The idea, Rowland explains, is that the more fluent and literate students are in their primary language, the more likely they are to become fluent in another. Plus, she and her staff believe in celebrating their students' backgrounds and giving them a space to express their culture and pride in their home countries. "That's America. That's what Americans do. When you come to the United States, you don't have to be like everyone else," Rowland says. "We feel pretty strongly that it's important to respect and build on the cultures of our kids, not to try to change them."
Rowland says it makes more sense for Utah International to be a charter, rather than a traditional district school, because its charge is to meet the needs of English learners. "In Utah, at least, a [traditional] public school might have trouble specializing in that way because they're supposed to meet everybody's needs," Rowland says. "We can say we're doing what we're doing to meet the needs of our target population, which is refugees and immigrants."

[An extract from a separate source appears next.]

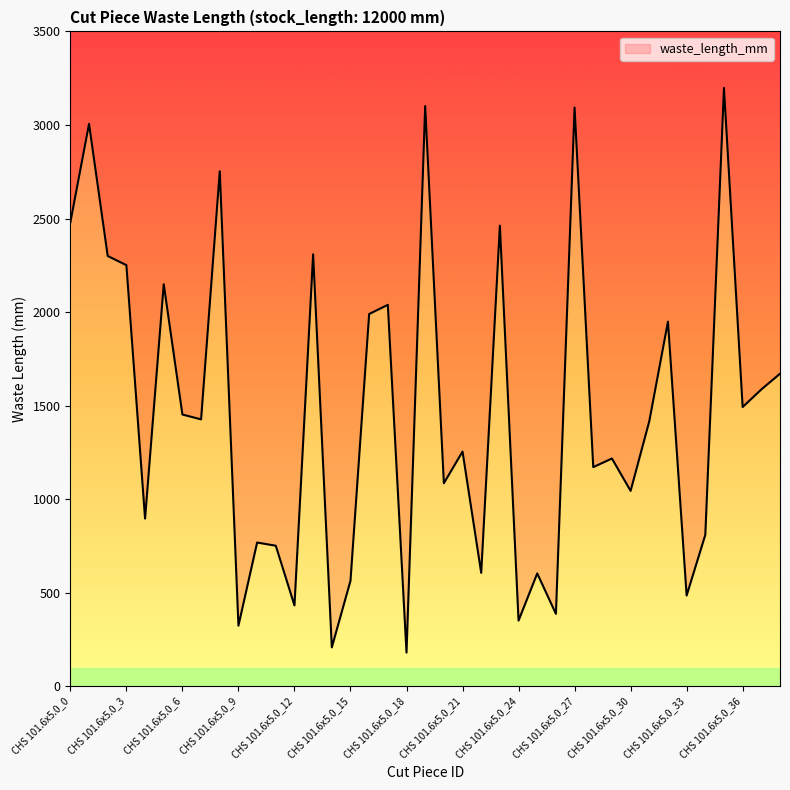

How many points are higher than both their immediate neighbors (excluding endpoints)?

14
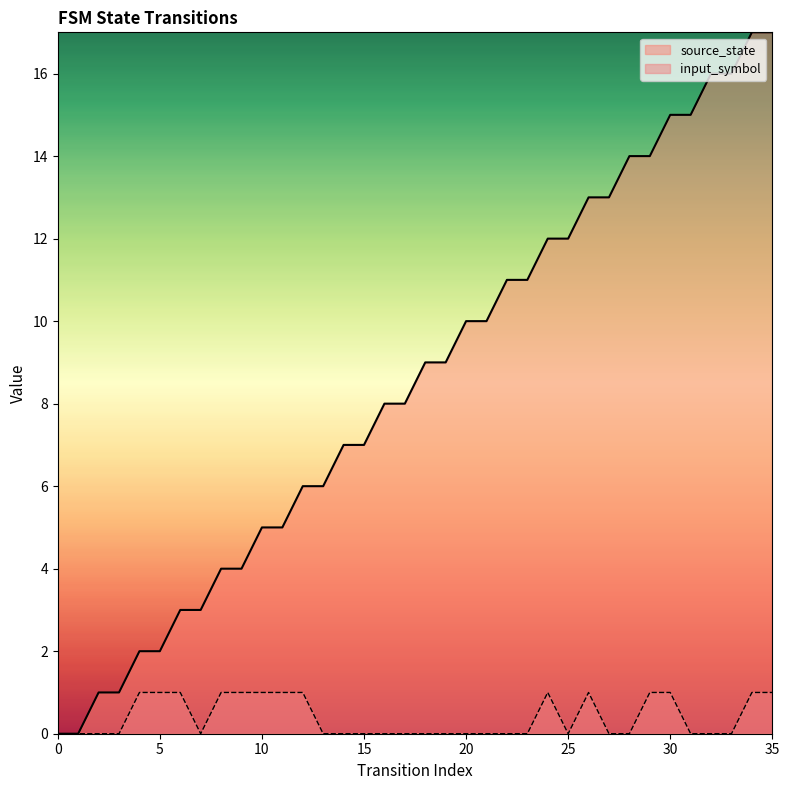

Reading right to left, transcribe all the data shown in this chart.

source_state: 17	17	16	16	15	15	14	14	13	13	12	12	11	11	10	10	9	9	8	8	7	7	6	6	5	5	4	4	3	3	2	2	1	1	0	0
input_symbol: 1	1	0	0	0	1	1	0	0	1	0	1	0	0	0	0	0	0	0	0	0	0	0	1	1	1	1	1	0	1	1	1	0	0	0	0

The focused attention and repetition of language skills, Catholic Community Services' Batar says, helps recently resettled refugees and immigrants build a linguistic foundation so they can learn other subjects like math, social studies and science. "Without English, there is no way they will understand all these other subjects," he says. "I think we need more resources to help these newcomers, so they can catch up with their peers so they can be on the same level, educationally. Otherwise they're lagging behind."